Der Senftenberger See ist ein älterer Tagebau und man hat anhand seiner Flutung Erfahrungen für die Rekultivierung von Kohlegruben gesammelt. Der heutige See hat als TAGEBAU NIEMTSCH von 1940 bis 1966 Braunkohle geliefert. Nach dem Abbau von 135 Millionen Tonnen Kohle begann im Jahr 1967 die Flutung und dauerte bis 1972 an. Nachdem man in der Tagebauzeit das Flüsschen Schwarze Elster um die Grube herum in ein neues, komplett eingedeichtes Flussbett verlegen musste, diente danach das Flusswasser als Flutungswasser. Der Senftenberger See wurde als SPEICHERBECKEBN NIEMTSCH in ein Wasserwirtschaftskonzept integriert. Dies bedeutet, dass der See Hochwasserspitzen des Flusses wie eine Talsperre abfangen kann und in den Sommermonaten zur Niedrigwasser - Aufhöhung der Schwarzen Elster dient. Dieses Verfahren hat im Senftenberger See Wasserspiegelschwankungen von höchsten 80 Zentimetern zur Folge. Alljährlich im April ist der See voll.

Anfahrt

Von der A 13 Dresden-Berlin an der AS Ruhland / Brieske abfahren und auf der B169 in Richtung Senftenberg fahren. Nach der Ortsdurchfahrt Brieske geht es rechts ab in Richtung Niemtsch. Dieser Straße folgen, Niemtsch durchqueren in Richtung Peickwitz. Bald wird eine Abzweigung erreicht, an der verschiedene Pfeile nach links zum See weisen, auf einem steht ausdrücklich TAUCHSPORT. Nun der Beschilderung folgen. Sie erreichen die mit Tor gesicherte Einfahrt zur Bungalowsiedlung „Südsee e. V.“, biegen dort noch einmal links ab und fahren neben dieser Waldsiedlung bis zum Parkplatz für Taucher.

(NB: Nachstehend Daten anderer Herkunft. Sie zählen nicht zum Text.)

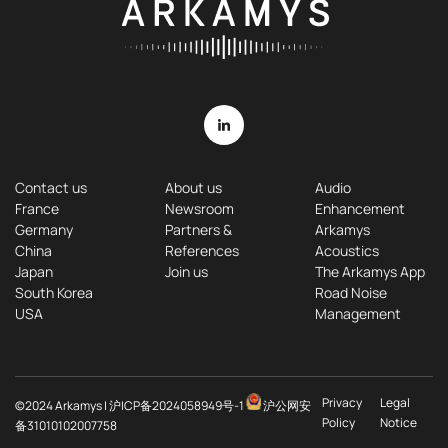
Contact us
About us
Audio
France
Newsroom
Enhancement
Germany
Partners &
Arkamys
China
References
Acoustics
Japan
Join us
The Arkamys App
South Korea
Road Noise
USA
Management
Privacy
Legal
©2024 Arkamys |
沪ICP备2024058949号-1
沪公网安
Policy
Notice
备31010102007758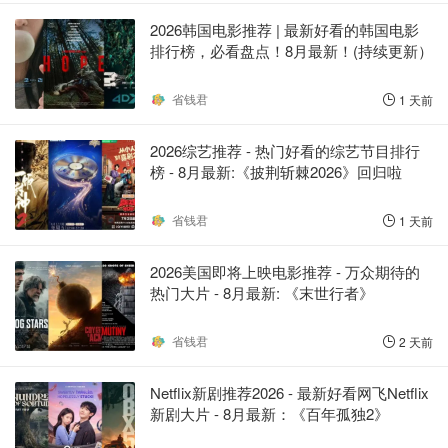
2026韩国电影推荐 | 最新好看的韩国电影
排行榜，必看盘点！8月最新！(持续更新）
省钱君
1 天前
2026综艺推荐 - 热门好看的综艺节目排行
榜 - 8月最新:《​​披荆斩棘2026》回归啦
省钱君
1 天前
2026美国即将上映电影推荐 - 万众期待的
热门大片 - 8月最新: 《末世行者》
省钱君
2 天前
Netflix新剧推荐2026 - 最新好看网飞Netflix
新剧大片 - 8月最新：《​​百年孤独2》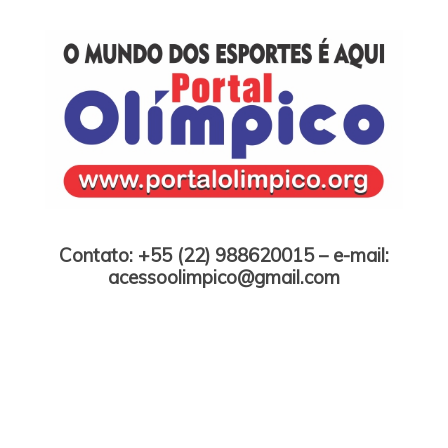
Skip
to
content
Portal Olímpico
Contato: +55 (22) 988620015 – e-mail:
acessoolimpico@gmail.com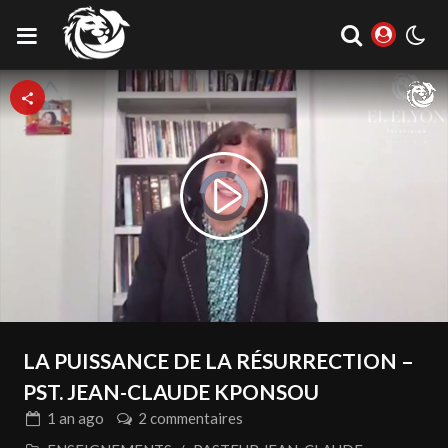
Video
Play
Player
is
loading.
Video
LA PUISSANCE DE LA RÉSURRECTION –
PST. JEAN-CLAUDE KPONSOU
1 an
ago
2 commentaires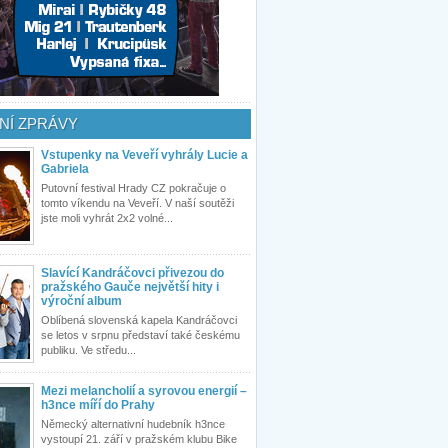
NÍ ZPRÁVY
Vstupenky na Veveří vyhrály Lucie a
Gabriela
Putovní festival Hrady CZ pokračuje o
tomto víkendu na Veveří. V naší soutěži
jste moli vyhrát 2x2 volné...
Slavící Kandráčovci přivezou do
pražského Gauče největší hity i
výroční album
Oblíbená slovenská kapela Kandráčovci
se letos v srpnu představí také českému
publiku. Ve středu...
Mezi melancholií a syrovou energií –
h3nce míří do Prahy
Německý alternativní hudebník h3nce
vystoupí 21. září v pražském klubu Bike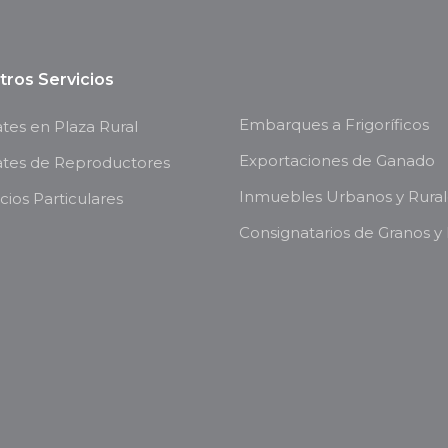
tros Servicios
Embarques a Frigoríficos
es en Plaza Rural
Exportaciones de Ganado
tes de Reproductores
Inmuebles Urbanos y Rural
ios Particulares
Consignatarios de Granos y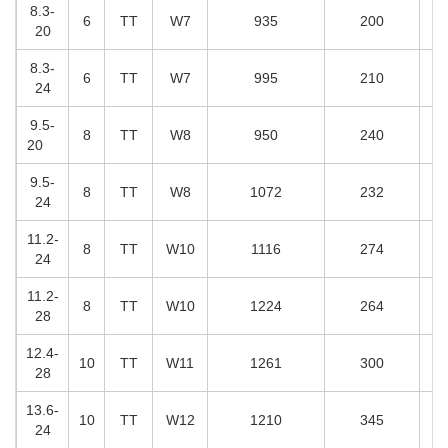
8.3-
6
T
T
W
7
935
200
20
8.3-
6
T
T
W7
995
210
24
9.5-
8
TT
W8
950
240
20
9.5-
8
T
T
W8
1072
232
24
11.2-
8
T
T
W10
1116
274
24
11.2-
8
T
T
W10
1224
264
28
12.4-
10
T
T
W11
1261
300
28
13.6-
10
TT
W12
1210
345
24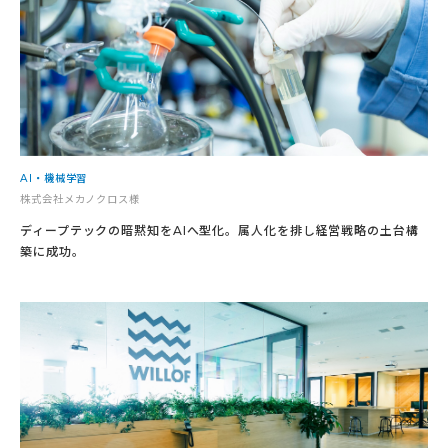
AI・機械学習
株式会社メカノクロス様
ディープテックの暗黙知をAIへ型化。属人化を排し経営戦略の土台構
築に成功。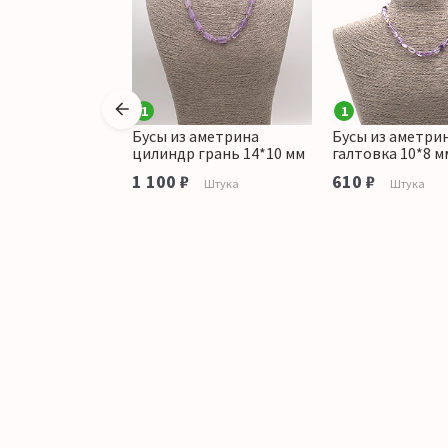
1
1
аметрина
Бусы из аметрина
Бусы из аметри
 грань 26*18 мм
цилиндр грань 14*10 мм
галтовка 10*8 м
аличии
1 100 ₽
610 ₽
Штука
Штука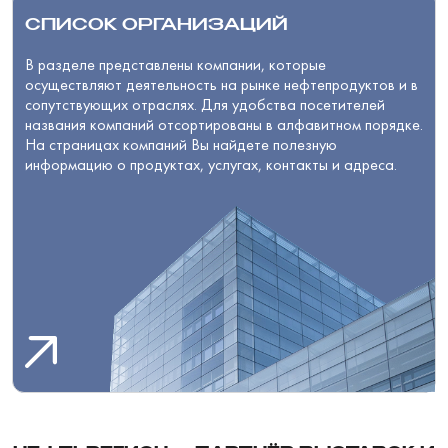
СПИСОК ОРГАНИЗАЦИЙ
В разделе представлены компании, которые
осуществляют деятельность на рынке нефтепродуктов и в
сопутствующих отраслях. Для удобства посетителей
названия компаний отсортированы в алфавитном порядке.
На страницах компаний Вы найдете полезную
информацию о продуктах, услугах, контакты и адреса.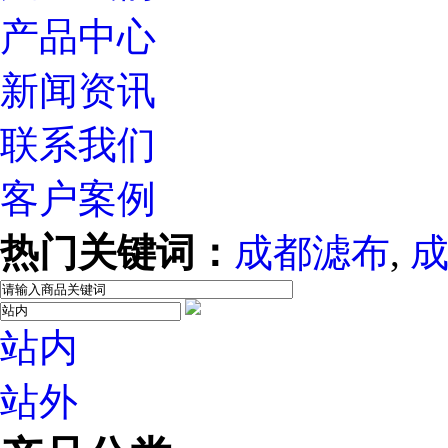
产品中心
新闻资讯
联系我们
客户案例
热门关键词：
成都滤布
,
站内
站外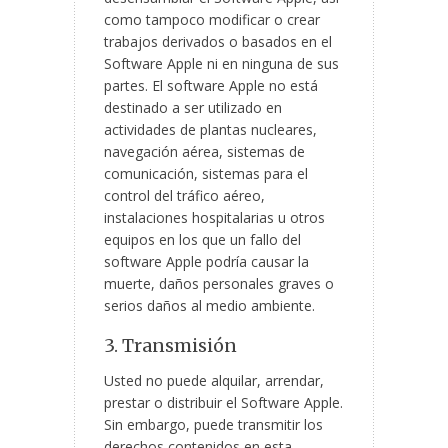
como tampoco modificar o crear
trabajos derivados o basados en el
Software Apple ni en ninguna de sus
partes. El software Apple no está
destinado a ser utilizado en
actividades de plantas nucleares,
navegación aérea, sistemas de
comunicación, sistemas para el
control del tráfico aéreo,
instalaciones hospitalarias u otros
equipos en los que un fallo del
software Apple podría causar la
muerte, daños personales graves o
serios daños al medio ambiente.
3. Transmisión
Usted no puede alquilar, arrendar,
prestar o distribuir el Software Apple.
Sin embargo, puede transmitir los
derechos contenidos en esta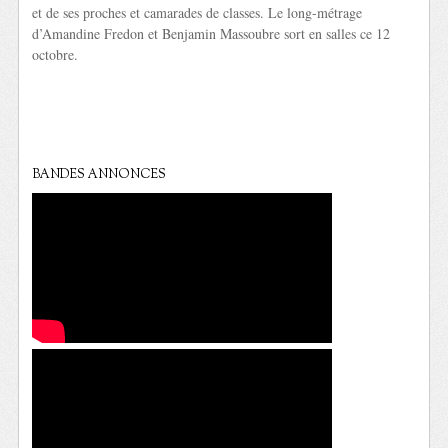
et de ses proches et camarades de classes. Le long-métrage
d’Amandine Fredon et Benjamin Massoubre sort en salles ce 12
octobre.
BANDES ANNONCES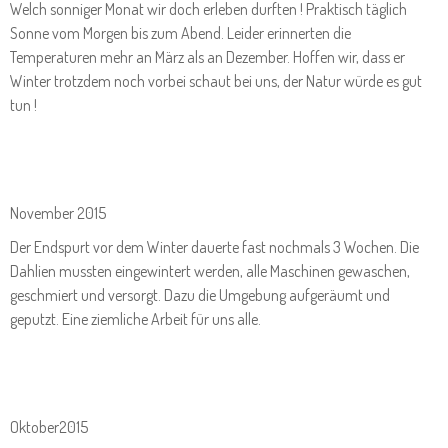
Welch sonniger Monat wir doch erleben durften ! Praktisch täglich
Sonne vom Morgen bis zum Abend. Leider erinnerten die
Temperaturen mehr an März als an Dezember. Hoffen wir, dass er
Winter trotzdem noch vorbei schaut bei uns, der Natur würde es gut
tun !
November 2015
Der Endspurt vor dem Winter dauerte fast nochmals 3 Wochen. Die
Dahlien mussten eingewintert werden, alle Maschinen gewaschen,
geschmiert und versorgt. Dazu die Umgebung aufgeräumt und
geputzt. Eine ziemliche Arbeit für uns alle.
Oktober2015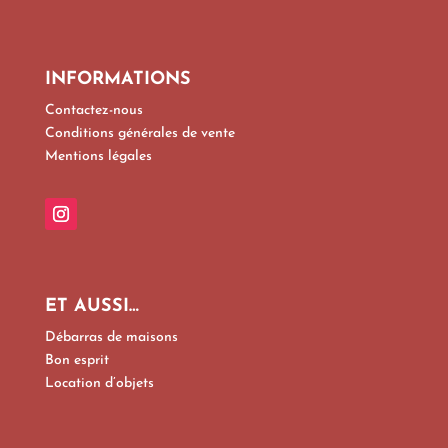
INFORMATIONS
Contactez-nous
Conditions générales de vente
Mentions légales
ET AUSSI…
Débarras de maisons
Bon esprit
Location d’objets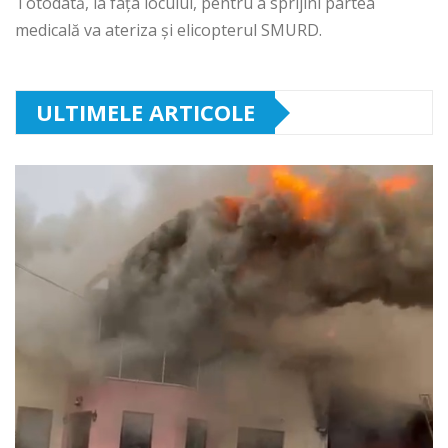
Totodată, la fața locului, pentru a sprijini partea
medicală va ateriza și elicopterul SMURD.
ULTIMELE ARTICOLE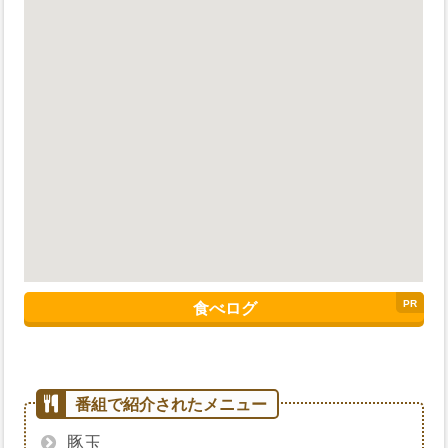
食べログ
豚玉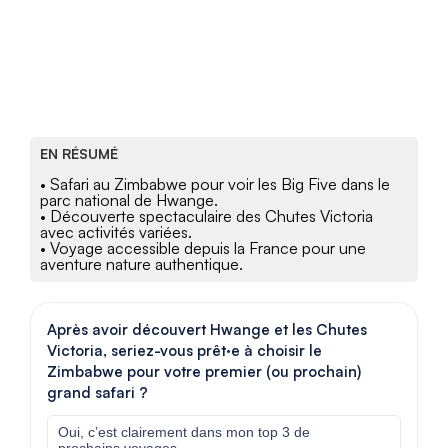
EN RÉSUMÉ
• Safari au Zimbabwe pour voir les Big Five dans le
parc national de Hwange.
• Découverte spectaculaire des Chutes Victoria
avec activités variées.
• Voyage accessible depuis la France pour une
aventure nature authentique.
Après avoir découvert Hwange et les Chutes
Victoria, seriez-vous prêt·e à choisir le
Zimbabwe pour votre premier (ou prochain)
grand safari ?
Oui, c’est clairement dans mon top 3 de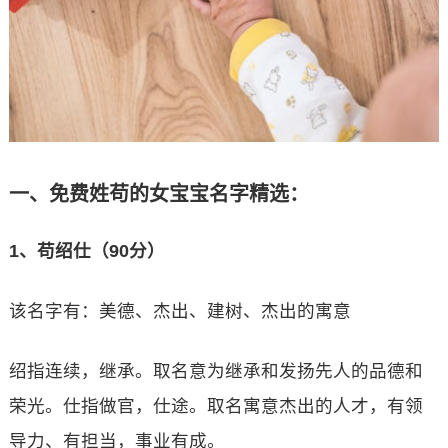
一、免费姓苟的女宝宝名字精选：
1、苟绍仕（90分）
该名字有：美德、杰出、建树、杰出的寓意
绍指连续，继承。取名意为继承和发扬先人的品德和
荣光。仕指做官，仕途。取名寓意杰出的人才，有领
导力、有担当，事业有成。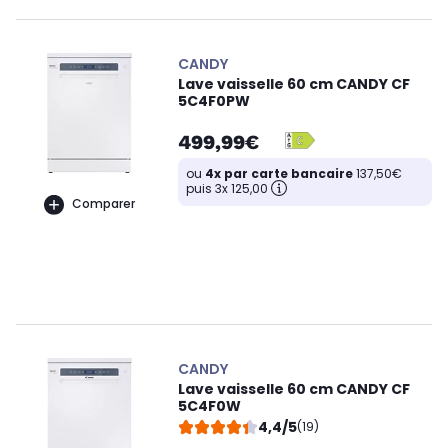
CANDY
Lave vaisselle 60 cm CANDY CF
5C4F0PW
499,99€
ou
4x par carte bancaire
137,50€
puis 3x 125,00
Comparer
CANDY
Lave vaisselle 60 cm CANDY CF
5C4F0W
4,4/5
(19)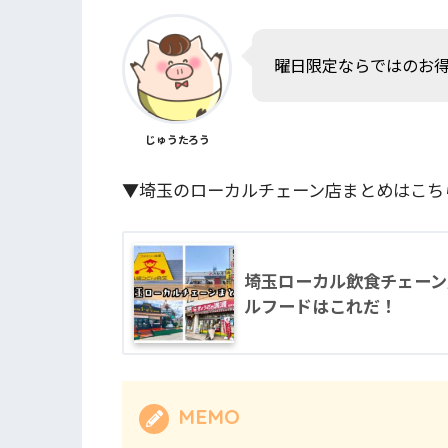
曜日限定ならではのお
じゅうたろう
▼埼玉のローカルチェーン店まとめはこち
埼玉ローカル飲食チェーン
ルフードはこれだ！
MEMO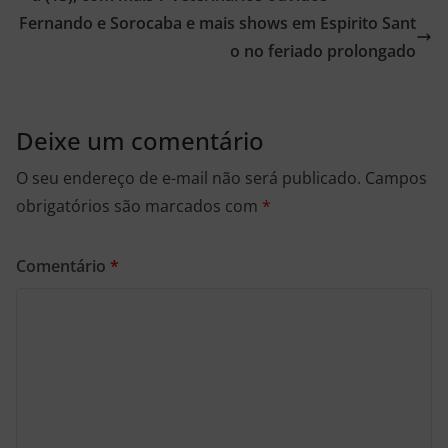
Fernando e Sorocaba e mais shows em Espirito Sant
o no feriado prolongado
Deixe um comentário
O seu endereço de e-mail não será publicado.
Campos
obrigatórios são marcados com
*
Comentário
*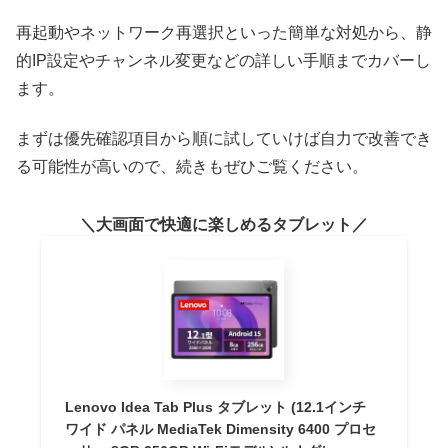
再起動やネットワーク再選択といった簡単な対処から、静
的IP設定やチャンネル変更などの詳しい手順までカバーし
ます。
まずは優先確認項目から順に試していけば自力で改善でき
る可能性が高いので、続きもぜひご覧ください。
大画面で快適に楽しめるタブレット
Lenovo Idea Tab Plus タブレット (12.1インチ
ワイド パネル MediaTek Dimensity 6400 プロセ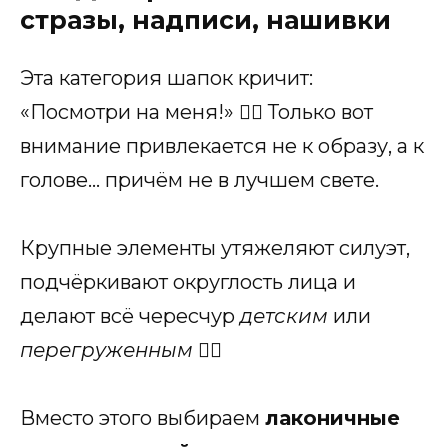
стразы, надписи, нашивки
Эта категория шапок кричит:
«Посмотри на меня!» 😵‍💫 Только вот
внимание привлекается не к образу, а к
голове… причём не в лучшем свете.
Крупные элементы утяжеляют силуэт,
подчёркивают округлость лица и
делают всё чересчур
детским
или
перегруженным
🤷‍♀️
Вместо этого выбираем
лаконичные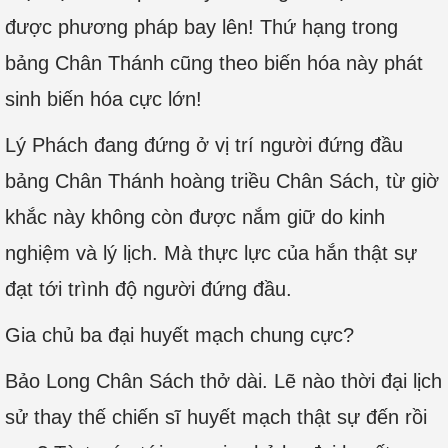
được phương pháp bay lên! Thứ hạng trong
bảng Chân Thánh cũng theo biến hóa này phát
sinh biến hóa cực lớn!
Lý Phách đang đứng ở vị trí người đứng đầu
bảng Chân Thánh hoàng triều Chân Sách, từ giờ
khắc này không còn được nắm giữ do kinh
nghiệm và lý lịch. Mà thực lực của hắn thật sự
đạt tới trình độ người đứng đầu.
Gia chủ ba đại huyết mạch chung cực?
Bảo Long Chân Sách thở dài. Lẽ nào thời đại lịch
sử thay thế chiến sĩ huyết mạch thật sự đến rồi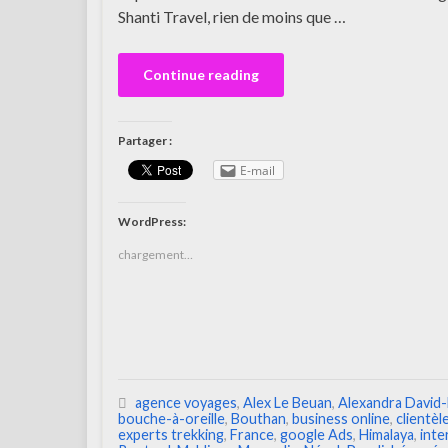
Shanti Travel, rien de moins que …
Continue reading
Partager :
E-mail
WordPress:
chargement…
agence voyages
,
Alex Le Beuan
,
Alexandra David
bouche-à-oreille
,
Bouthan
,
business online
,
clientèl
experts trekking
,
France
,
google Ads
,
Himalaya
,
inte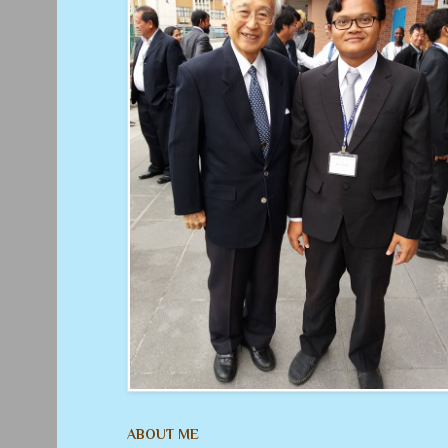
ABOUT ME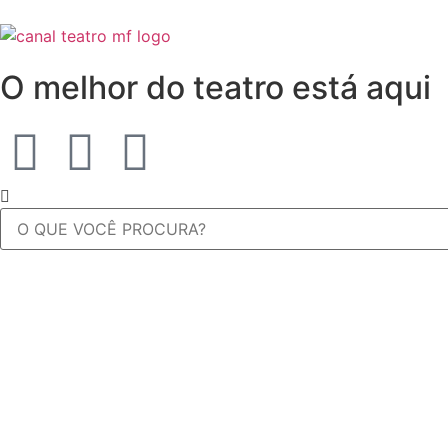
O melhor do teatro está aqui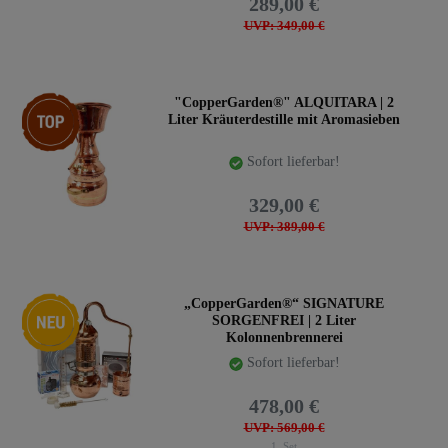
289,00 €
UVP: 349,00 €
Top-Artikel
"CopperGarden®" ALQUITARA | 2
Liter Kräuterdestille mit Aromasieben
Sofort lieferbar!
329,00 €
UVP: 389,00 €
Neuheit
„CopperGarden®“ SIGNATURE
SORGENFREI | 2 Liter
Kolonnenbrennerei
Sofort lieferbar!
478,00 €
UVP: 569,00 €
1
Set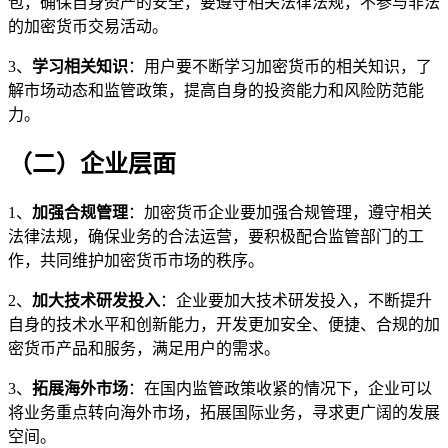
包，确保自身资产的安全，要遵守相关法律法规，不参与非法
的加密货币交易活动。
3、
学习相关知识
：用户要不断学习加密货币的相关知识，了
解市场动态和监管政策，提高自身的投资能力和风险防范能
力。
（二）企业层面
1、
加强合规管理
：加密货币企业要加强合规管理，遵守相关
法律法规，确保业务的合法运营，要积极配合监管部门的工
作，共同维护加密货币市场的秩序。
2、
加大技术研发投入
：企业要加大技术研发投入，不断提升
自身的技术水平和创新能力，开发更加安全、便捷、合规的加
密货币产品和服务，满足用户的需求。
3、
拓展海外市场
：在国内监管政策收紧的情况下，企业可以
将业务重点转向海外市场，拓展国际业务，寻求更广阔的发展
空间。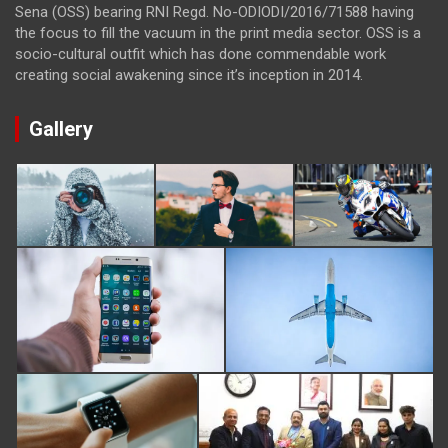
Sena (OSS) bearing RNI Regd. No-ODIODI/2016/71588 having
the focus to fill the vacuum in the print media sector. OSS is a
socio-cultural outfit which has done commendable work
creating social awakening since it’s inception in 2014.
Gallery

DINO - Basis am Senftenberger Südsee
 
Die Basis wird vom Tauchverein DINO e. V. am Wochenende betrieben. Die Basis ist am Wochenende auf Tel. 03573-81 444 zu erreichen, zu allen anderen Zeiten über die mail-Adresse t.ambrosius@web.de . Auf der Basis gibt es selbstverständlich Luft, und auch ein kleines Imbissangebot. Weil die Basis in Kooperation mit der Tauchschule Senftenberg betrieben wird, kann man sich auch an die TS Senftenberg (Tel. 03573-792 177, www.tauchschule-senftenberg.de   wenden. Ein Tauchtag kostet am Südsee 5 Euro Tauchgebühr und 2,50 Euro Parkgebühr.

Übernachtung

Unter www.senftenberger-see.de finden sich viele regionale Angebote vom Zeltplatz über Ferienhäuser bis zum Hotel. Ferner erreicht man über www.tauchen-in-senftenberg.de und Mobiltelefon 0171-700 9401 einen zweiten am Senftenberger See ansässigen Tauchverein. Das Clubgelände dieses Vereins (TSV Senftenberg II) ist etwas weiter vom Wasser weg als die DINO-Basis, dafür darf man hier zelten und Wohnmobile abstellen.

Kulturreise

Auf www.iba-see.de finden Freunde von Industriefolge-Landschaften alle Details der Internationalen Bauausstellung Fürst-Pückler-Land 2000 bis 2010. Kurz gesagt werden im Rahmen der IBA die monumentalsten Bauwerke von 150 Jahren Braunkohlenwirtschaft in der Niederlausitz erhalten und einer neuen kulturellen Nutzung zugeführt. Die Lausitz muss man gesehen haben, nicht nur unter Wasser.